Whether or not it's "normal" isn't the questions, it's whether or not the marriage is healthy. I'd seek some information and maybe counselling on how the two of you can get back on the same page. Great book is called "His Needs, Her Needs" and lays out 5 basic needs for every man and every woman in a marriage relationship and how when those needs aren't being met, there's unrest, frustration, etc.
And it talks about balancing those needs: He might not complain about the house being a wreck if he was having sex more often, but you might be interested in sex more often if he helped clean the house...
And you've got quite a full plate. If I was working full time again, I'd definitely hire a housekeeper and lawn service. That would be a nonissue. Of course a housekeeper won't come in and do your dishes every night, so you're doing a great thing with having the kids help out with daily chores too. Wonderful!
The "His Needs, Her Needs" book also recognizes that most relationships start to crumble a bit when kids come on the scene, and if both parties aren't careful, things really get out of hand and nobody is satisfied or happy. And the idea of "happy" brings me to another FANTASTIC book called Sacred Marriage. It's the only Chrsitian book on marriage that I've ever come across that "gets it." The author really hits home when he proposes that marriage isn't meant to make you happy, but to make you holy. Two fallen people living in a sinful world are basically destined for destruction (I know, sounds harsh...). You can do the normal thing and complain, get angry with each other, and grow further apart, or find ways to fall "toward" each other.
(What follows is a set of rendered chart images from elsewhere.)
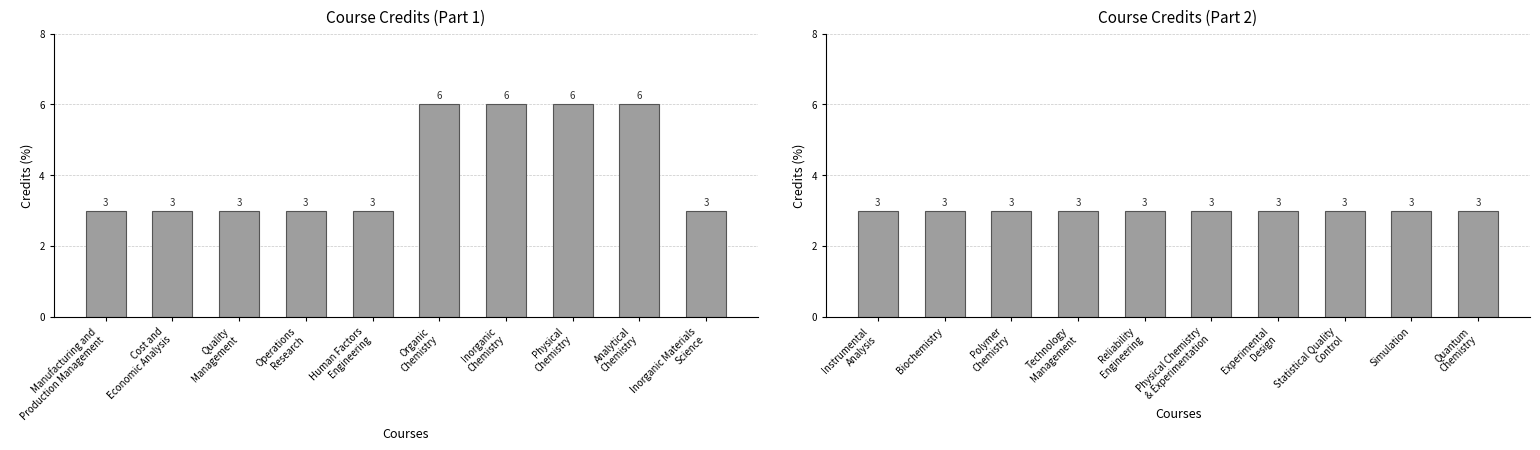

What is the label of the 19th bar from the left?

Simulation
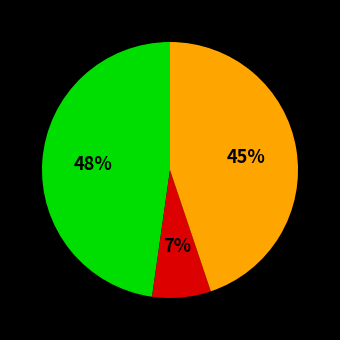

Is there a majority slice in this chart?

No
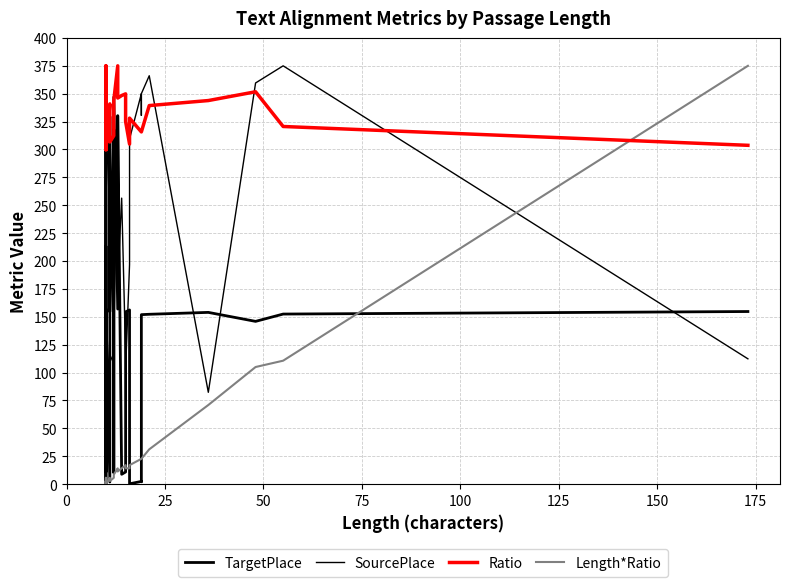

True or false: SourcePlace has more than 1 interior local peaks.

True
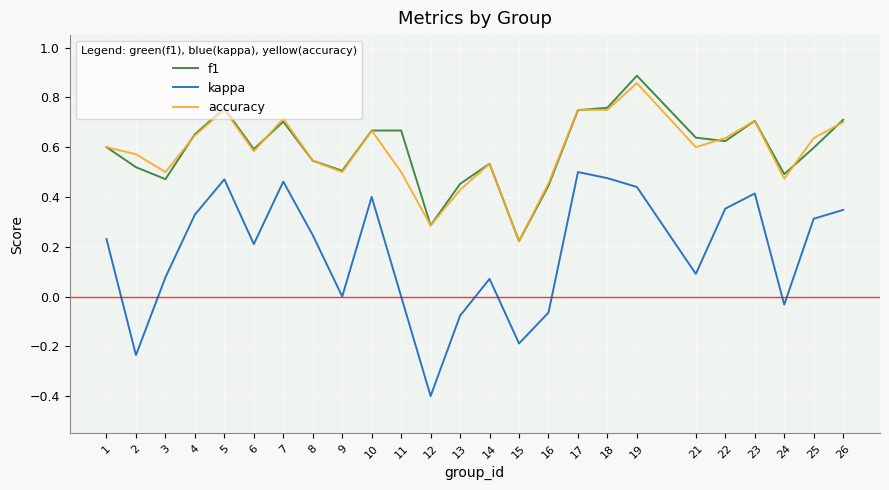

Is it true that kappa equals 0.4 at 23?

True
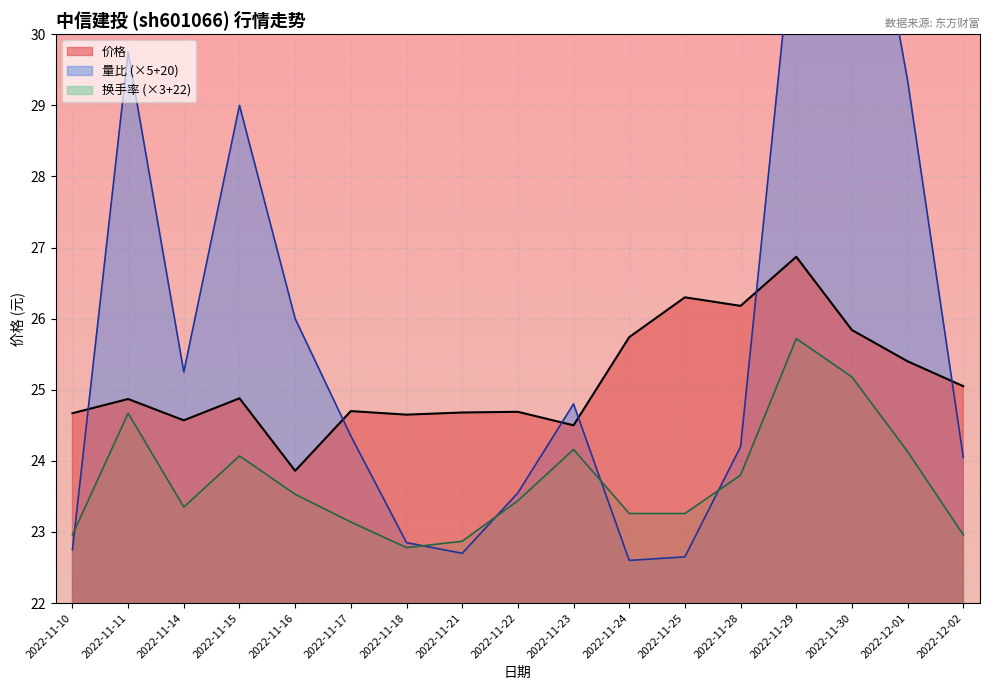

What is the maximum value for 价格?

26.9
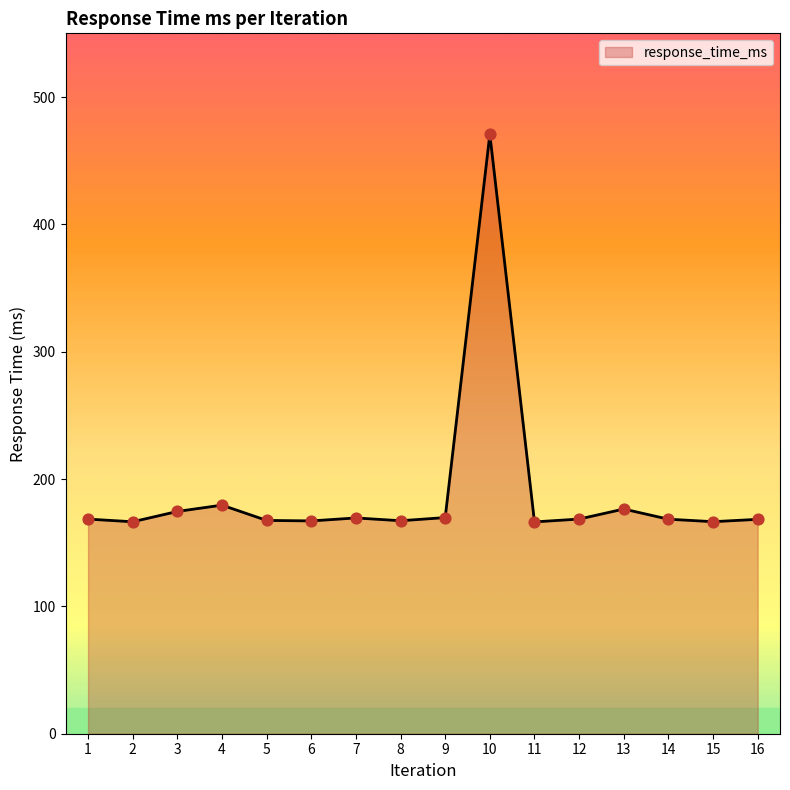

What is the ratio of the value at 10 to the value at 15?

2.8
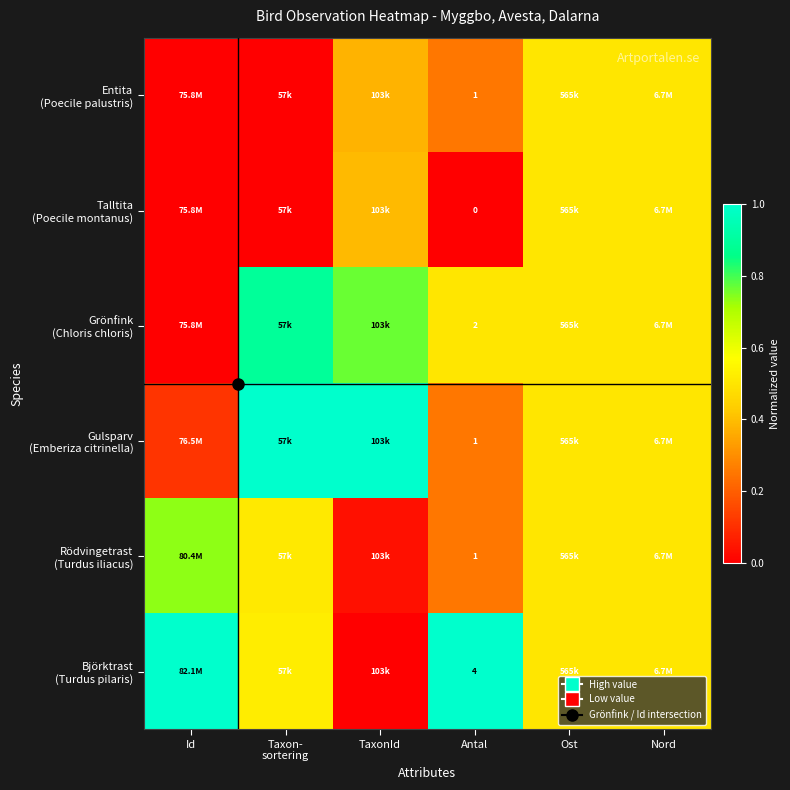

At how many categories does at least one series exceed 0?

6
If you can, I'd see if he would be on board with establishing a regular date night (ours is monthly, but some folks do every other week or weekly -- I'd recommend starting with having one as frequently as you can). Once you've got some time together away from the chaos, hopefully walls will start coming down and y'all can come back together on things. Yes, the relationship and parenting gig is a team effort, but if the team never has a chance to huddle up, no one knows what the rest of the team is doing. It's that kind of lack of communication that makes people lose the game.